Cheguei ao México em plena crise cambial. Dizer que havia grande irritação contra o governo é "dourar a pílula". Assisti a uma mistura de raiva e decepção que demandaria mais espaço e talento literário para descrever com um mínimo de exatidão. Essa triste experiência reforçou-me algumas convicções antigas e me fez refletir sobre que lições se poderia extrair do episódio. A primeira das lições diz respeito ao erro de origem da experiência mexicana; as demais são relativas ao manejo da crise propriamente dito.

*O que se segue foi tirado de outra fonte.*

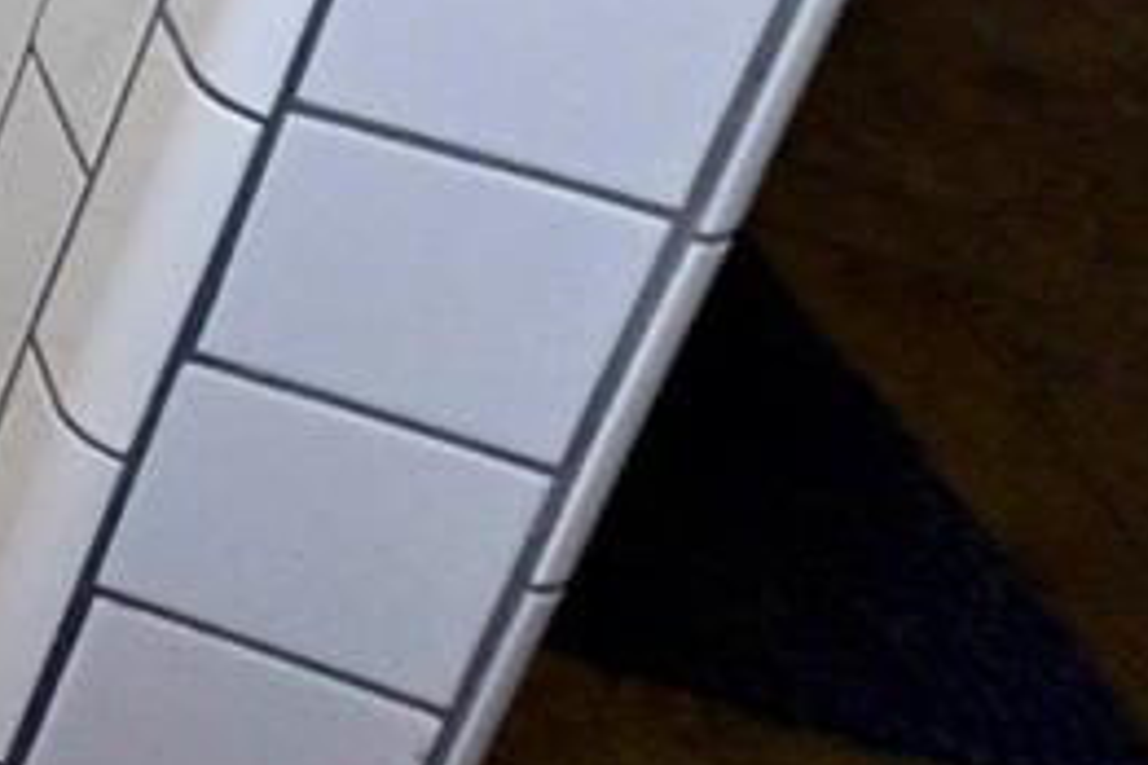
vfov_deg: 11.4
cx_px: -2336
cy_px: -1262
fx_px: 2934
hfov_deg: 11.4
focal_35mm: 92
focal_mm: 15
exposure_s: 1/200
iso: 3200
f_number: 8
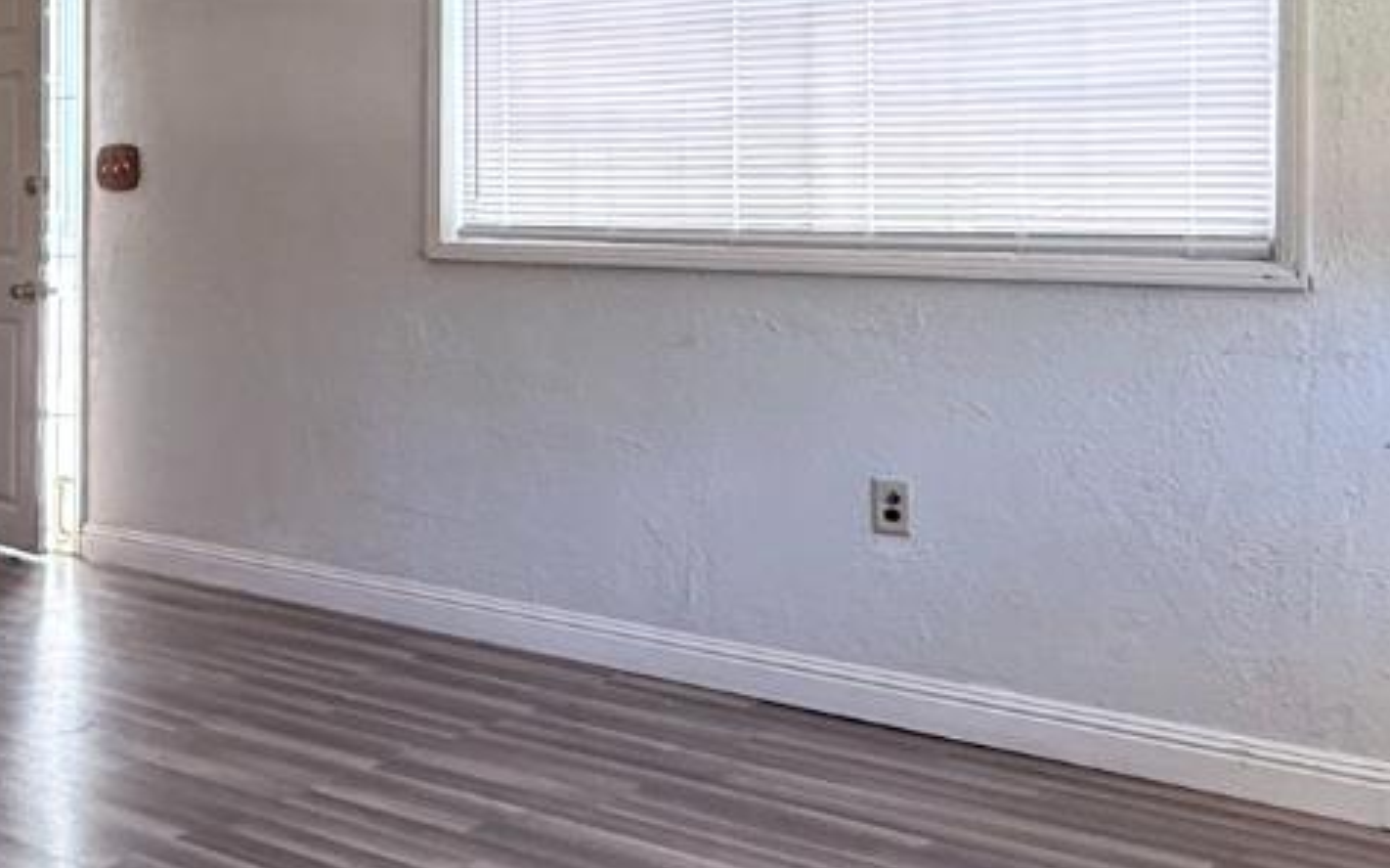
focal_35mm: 47
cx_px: 47
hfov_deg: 38.5
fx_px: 1780
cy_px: 221
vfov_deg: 27.1
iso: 200
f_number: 2.2
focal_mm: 2.22
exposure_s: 1/120
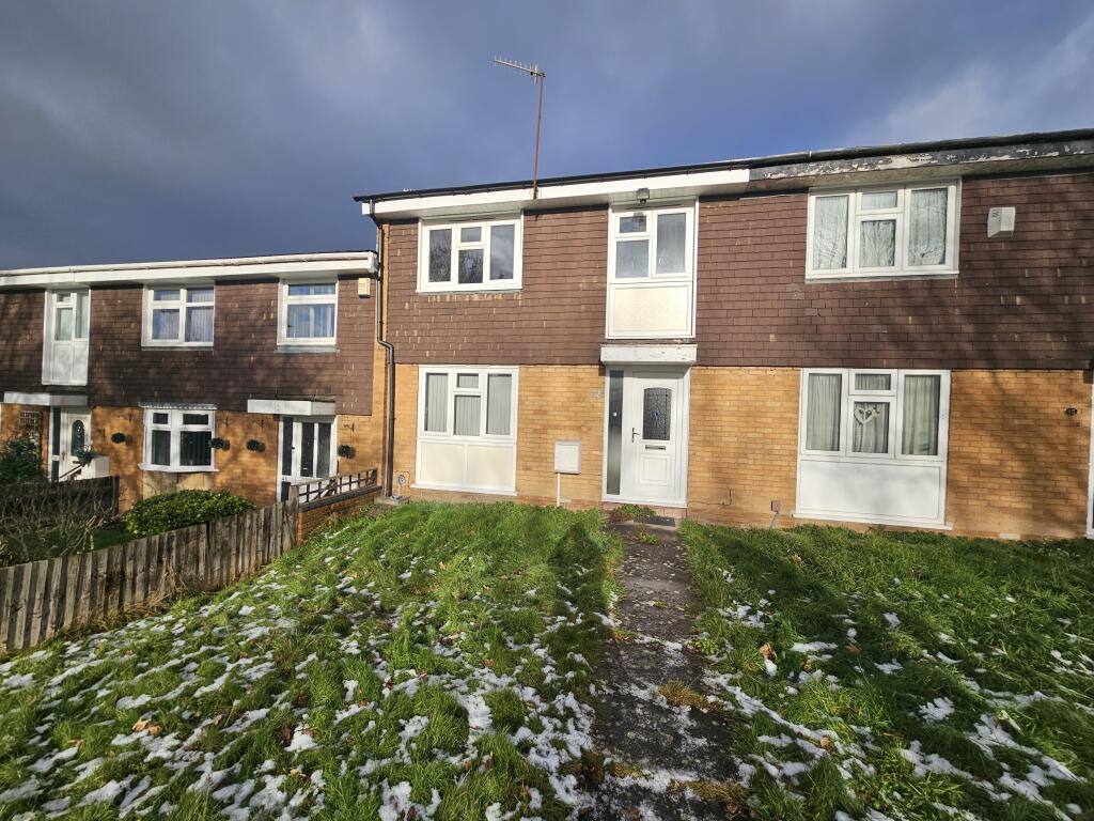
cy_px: 410
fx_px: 411
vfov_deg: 89.9
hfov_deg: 106.2
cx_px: 547
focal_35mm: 13
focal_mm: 2.2
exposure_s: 1/2410
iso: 50
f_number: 2.2
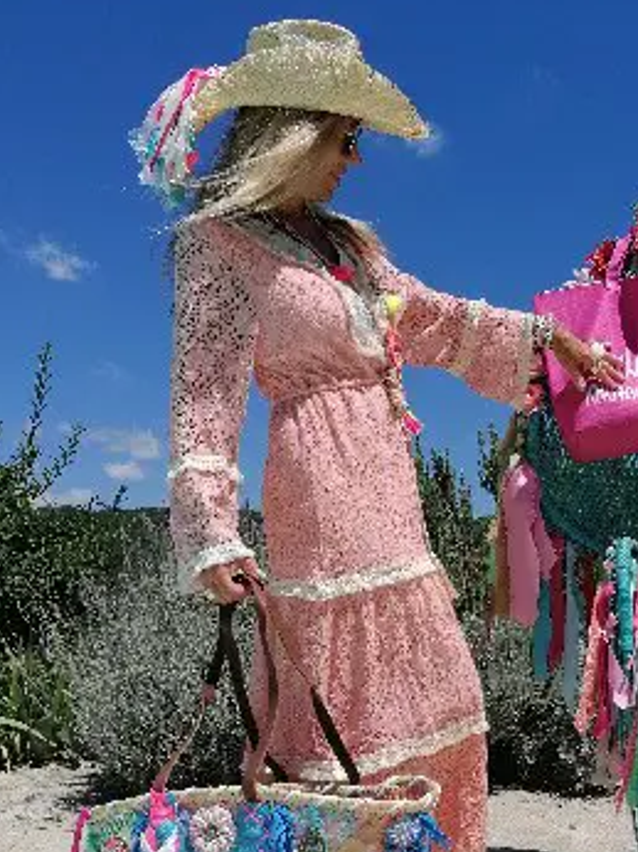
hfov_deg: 34.8
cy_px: 533
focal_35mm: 41
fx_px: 1009
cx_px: 427
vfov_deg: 45.4
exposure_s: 1/2857
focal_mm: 4.75
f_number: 1.8
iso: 50
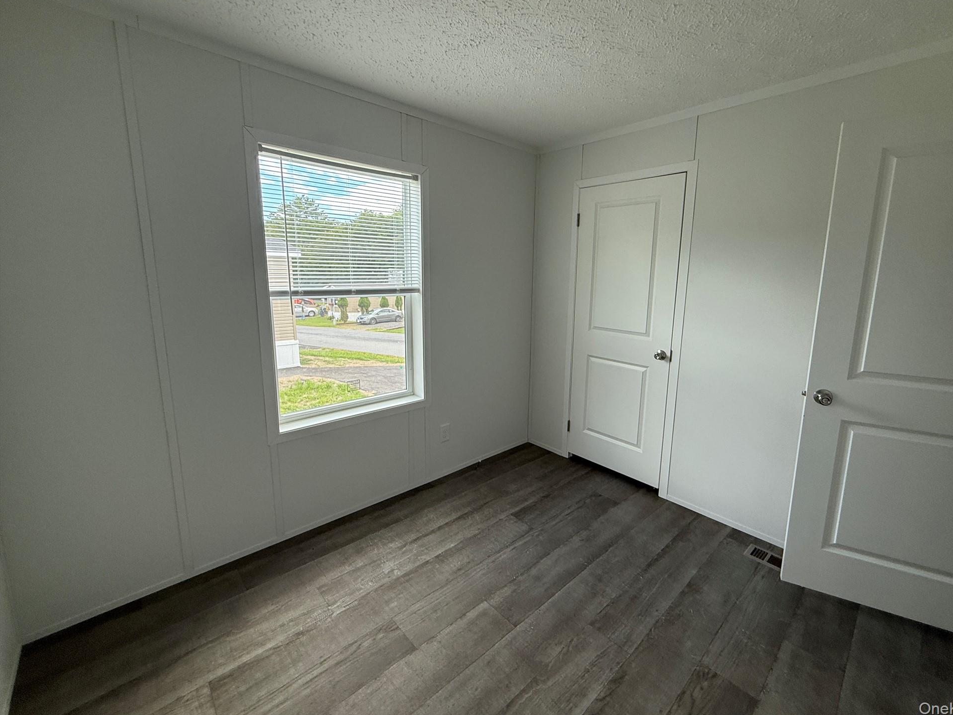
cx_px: 510
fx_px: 413
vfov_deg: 81.7
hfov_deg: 98.0
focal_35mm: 15
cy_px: 338
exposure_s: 1/102
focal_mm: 2.22
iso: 64
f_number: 2.2
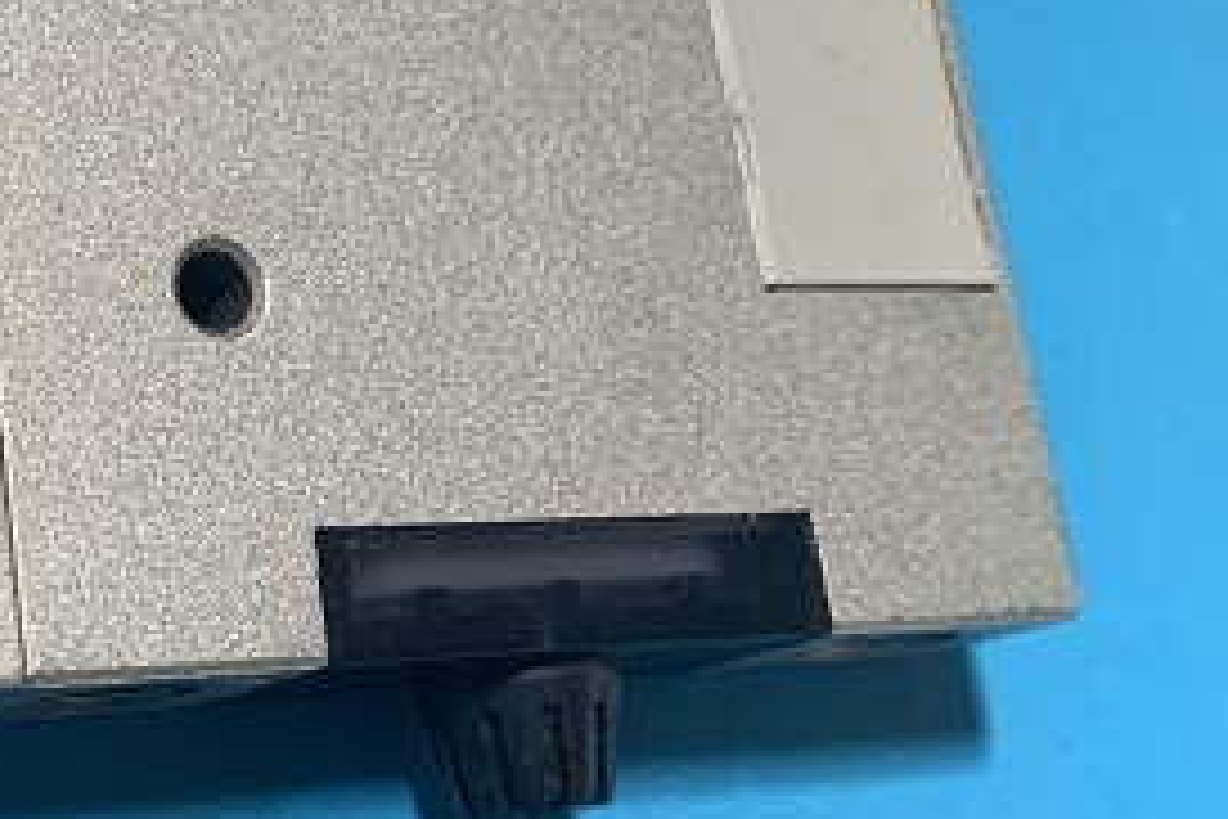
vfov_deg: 16.8
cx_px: 106
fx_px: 2729
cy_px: 61
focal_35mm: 80
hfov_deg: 24.6
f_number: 1.8
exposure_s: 1/60
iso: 125
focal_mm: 4.25
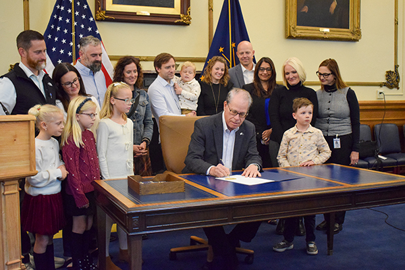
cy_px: 135
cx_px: 202
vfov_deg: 30.8
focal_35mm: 44
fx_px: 489
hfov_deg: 45.0
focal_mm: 29
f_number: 4.2
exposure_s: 1/60
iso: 4500
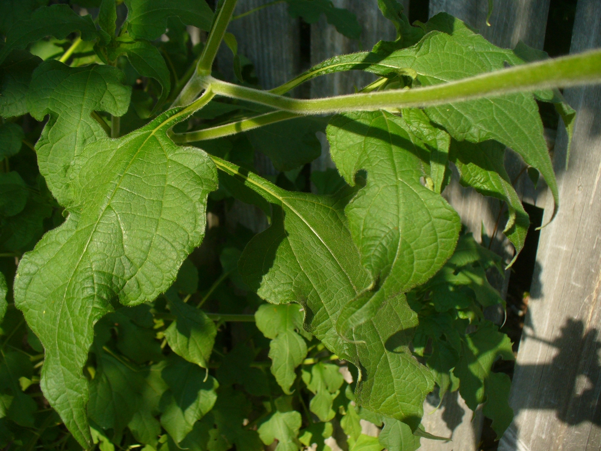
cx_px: 300
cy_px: 226
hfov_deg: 50.1
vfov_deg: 38.7
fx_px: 642
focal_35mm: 37
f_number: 5.6
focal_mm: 6.1
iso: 80
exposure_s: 1/200
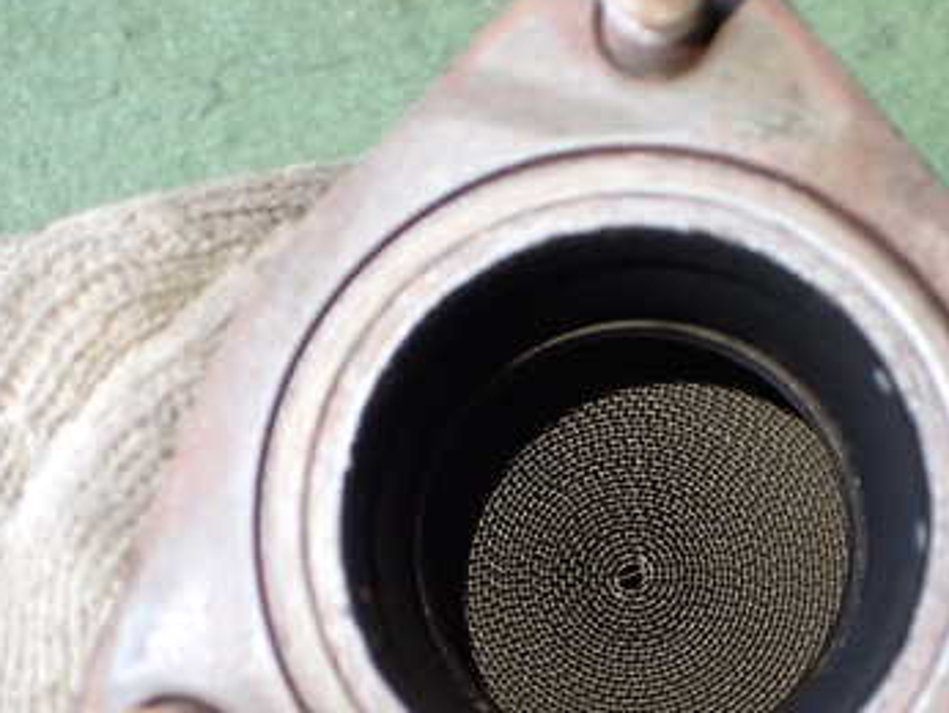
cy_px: 474
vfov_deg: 27.9
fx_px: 1427
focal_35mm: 52
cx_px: 634
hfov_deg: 36.4
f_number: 2.3
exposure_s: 1/100
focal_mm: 5.4
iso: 800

Lição 1: A âncora cambial não compensa. Ancorar o processo de estabilização no câmbio é uma estratégia que pode render frutos a curto e médio prazos, mas que encerra riscos incontroláveis a prazo mais longo. Pior, como procurei ressaltar em artigo nesta coluna ("Estabilização sem Atalhos Enganosos", 11/12), a ancoragem cambial, dadas as distorções que se vão acumulando, sobretudo em economias pouco abertas, impõe, mais à frente, um ajuste fiscal com custos sociais e econômicos muito elevados.
Lição 2: Ajuste cambial não se posterga. O governo do ex-presidente Salinas de Gortari já havia identificado a gravidade do problema cambial do país há algum tempo. Preferiu não fazer ajuste algum até o final de seu mandato. A fragilidade cambial do México agravou-se e o ajuste foi feito em condições quase dramáticas, sem que haja certeza se será capaz de salvar o país de nova e mais profunda crise de liquidez. Dissemina-se, no México e nos EUA, a opinião de que o governo de Salinas foi um governo de mentira.
Lição 3: Minimizar a profundidade da crise é o caminho mais seguro para agravá-la. Não bastasse o adiamento, o ajuste foi feito de modo desastrado. Na tentativa inútil de minimizá-lo, as autoridades econômicas do México resolveram anunciar uma "elevação de 15% da banda superior da variação cambial". A iniciativa detonou uma onda especulativa contra o peso que obrigou o governo a abandonar o sistema de bandas, menos de 24 horas depois. Movida por expectativas exacerbadas quanto à fragilidade cambial do país, a desvalorização da moeda mexicana frente ao dólar alcançou à casa dos 50%. Ficaram patentes o erro de diagnóstico e a debilidade do governo mexicano para fazer face à crise.
Lição 4: Dar explicações estapafúrdias tende a agravar a crise. Dos muitos equívocos cometidos no manejo da crise, não foi dos menores o de atribuir grande importância ao conflito de Chiapas no processo de perda de reservas internacionais. O governo pretendia minimizar a crítica ao modelo econômico atribuindo a crise a um fator externo. Com isso, colheu resultado justamente inverso ao pretendido, na medida que os agentes econômicos fizeram a seguinte leitura da explicação oficial: se a crise cambial decorre de um conflito armado que o governo tem tido grande dificuldade de encerrar, então a crise cambial vai se manter ou se aprofundar.
Lição 5: Induzir ao erro é letal à credibilidade. O sentimento de traição espalhou-se entre mexicanos e investidores norte-americanos. Pudera. Dias antes da crise, na presença de representantes de grupos financeiros dos Estados Unidos, o secretário da Fazenda e Crédito Público afirmou, de modo taxativo, que não haveria mudanças no câmbio. Induzidos a erro pela declaração da autoridade mexicana, os clientes de fundos de investimento com aplicações naquele país contabilizaram perdas superiores a US$ 15 bilhões. Jamais se havia visto em Nova York clima de hostilidade semelhante ao que se respirou nas reuniões entre o ministro mexicano Jaime Serra Puche e representantes do mundo financeiro, nos dias posteriores à crise cambial. Dificilmente o México poderá recuperar a credibilidade junto aos investidores internacionais depois desse episódio, o que certamente prejudicará, e muito, o fluxo regular de recursos externos àquele país.